Reims dans la guerre en 1916.

C’est début janvier 1916 qu’ont lieu les premières distributions de masques à gaz à la population rémoise. La ville entre ainsi dans la guerre des gaz qui a commencé le 22 avril 1915 avec la première attaque chimique d’envergure menée par les Allemands lors de la seconde bataille d’Ypres. La technique employée est alors celle de la vague gazeuse dérivante. On ouvre, dans la tranchée des attaquants, des cylindres pressurisés reliés à une tuyauterie. La nappe de gaz ainsi formée est alors emmenée par le vent dans les lignes adverses. Reims ne sera jamais concernée par ce type d’attaque, d’ailleurs peu à peu abandonnée à partir de 1917 à cause de son côté trop aléatoire. Mais la ville va être touchée par l’autre utilisation des gaz de combat, à savoir les obus chargés de gaz et envoyés par l’artillerie. Au départ, les gaz employés sont essentiellement des gaz suffocants, comme le chlore ou le phosgène, qui, en agressant les voies respiratoires, provoquent des lésions pulmonaires pouvant entraîner la mort. A partir de septembre 1917 s’y ajoutent des gaz vésicants comme l’ypérite (ou gaz moutarde) qui entraînent des brûlures au contact de la peau, des yeux ou des poumons.
Face à cette menace, des protections sont mises progressivement au point. Les Français utilisent d’abord des compresses de coton imbibées de thiosulfate de sodium (dits tampons P2) que l’on associe à des lunettes spéciales (les lunettes T). En février 1916 apparaît le masque M2, fabriqué à 29 millions d’exemplaires, qui englobe le visage et qui, malgré son aspect rudimentaire, est relativement efficace. Il est remplacé à partir de 1918 par l’ARS (appareil respiratoire spécial), considéré comme le meilleur appareil de protection de l’époque.
Bien évidemment, l’essentiel de ces masques est distribué aux combattants, mais les populations qui vivent près de la ligne de front, comme c’est le cas à Reims, en sont aussi dotées. Des photographies de civils, et en particulier d’enfants, dotés de leurs masques sont largement diffusées et utilisées par la propagande qui les montre comme les victimes innocentes de l’arme chimique. Ainsi, le 11 janvier 1916, le photographe aux armées Henri Bilowski immortalise-t-il les élèves d’une école primaire rémoise avec leurs masques à gaz.

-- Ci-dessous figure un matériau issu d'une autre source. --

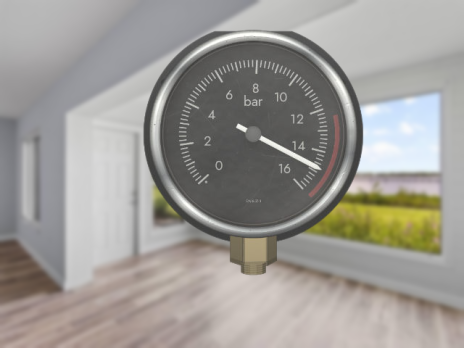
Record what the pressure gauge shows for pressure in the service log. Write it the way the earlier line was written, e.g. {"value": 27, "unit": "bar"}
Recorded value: {"value": 14.8, "unit": "bar"}
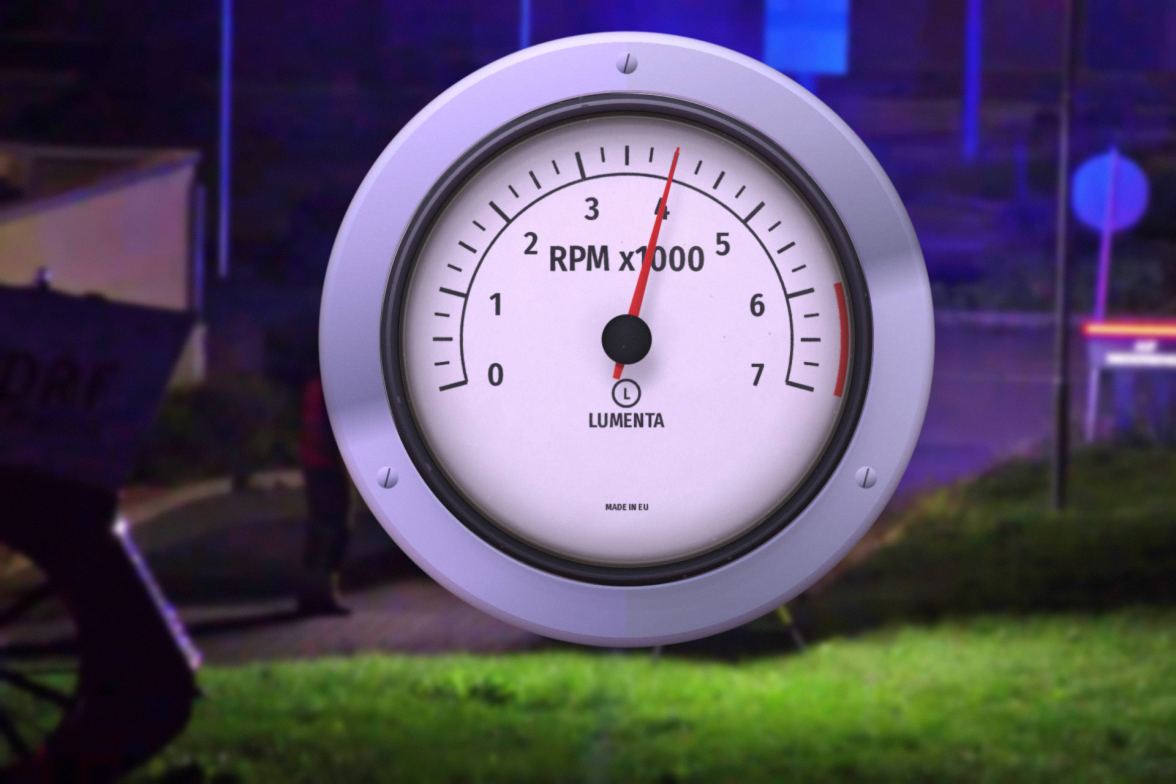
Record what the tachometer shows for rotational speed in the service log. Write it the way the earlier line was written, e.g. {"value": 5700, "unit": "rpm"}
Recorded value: {"value": 4000, "unit": "rpm"}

Dans la réalité, le premier bombardement aux gaz sur Reims a lieu le 17 mars 1917. Ce jour-là, 500 à 600 obus à gaz tombent sur la ville, mélangés à des obus classiques. Les Rémois vont dès lors apprendre à reconnaître le son étouffé, très spécifique, que produisent les obus au gaz au moment où ils touchent le sol. De nombreux bombardements aux gaz ont lieu en 1917 (outre le 17 mars, les 1er, 15, 30 avril, le 27 mai, le 6 octobre, le 29 novembre, les 5, 11, 12 et 22 décembre) et 1918 (les 30 et 31 janvier, le 19 février, les 23 février et 14 mars, sans compter ceux qui ont lieu après l’évacuation totale de la population civile).
Dans ce contexte, les Rémois sont plus que jamais incités à se munir de leurs masques quand ils sortent et  les enfants reçoivent la consigne de les porter sur le chemin de l’école. En mars 1918, l’automobile des pompiers est munie d’une sirène spéciale, actionnée en cas de bombardement au gaz. De leur côté, l’Eclaireur de l’Est et le Courrier de la Champagne rappellent régulièrement les consignes à suivre en cas de bombardement par obus au gaz :

  • Mettre immédiatement son masque
  • Descendre à la cave et calfeutrer hermétiquement toutes les issues pour empêcher l’infiltration du gaz.
  • Mouiller les toiles ou les couvertures en les arrosant avec une solution d’hyposulfite de soude qu’on préparera dans un baquet au moment de l’alerte.
  • Si on sent des brûlures à la figure, aux mains, à toutes les parties du corps découvertes, se laver avec du savon et se laver la bouche et les yeux avec du bicarbonate de soude (une cuillère dans un litre d’eau).

Les bombardements aux gaz font des victimes civiles. Le seul chiffre précis date du 27 juin 1917 et fait état de 28 morts dus aux gaz. Par la suite d’autres victimes seront dénombrées, soit asphyxiées, soit atteintes de brûlures. Si, globalement, les victimes des gaz sont moins nombreuses que celles dues aux obus classiques, leurs souffrances et les séquelles qu’elles entrainent frappent les esprits.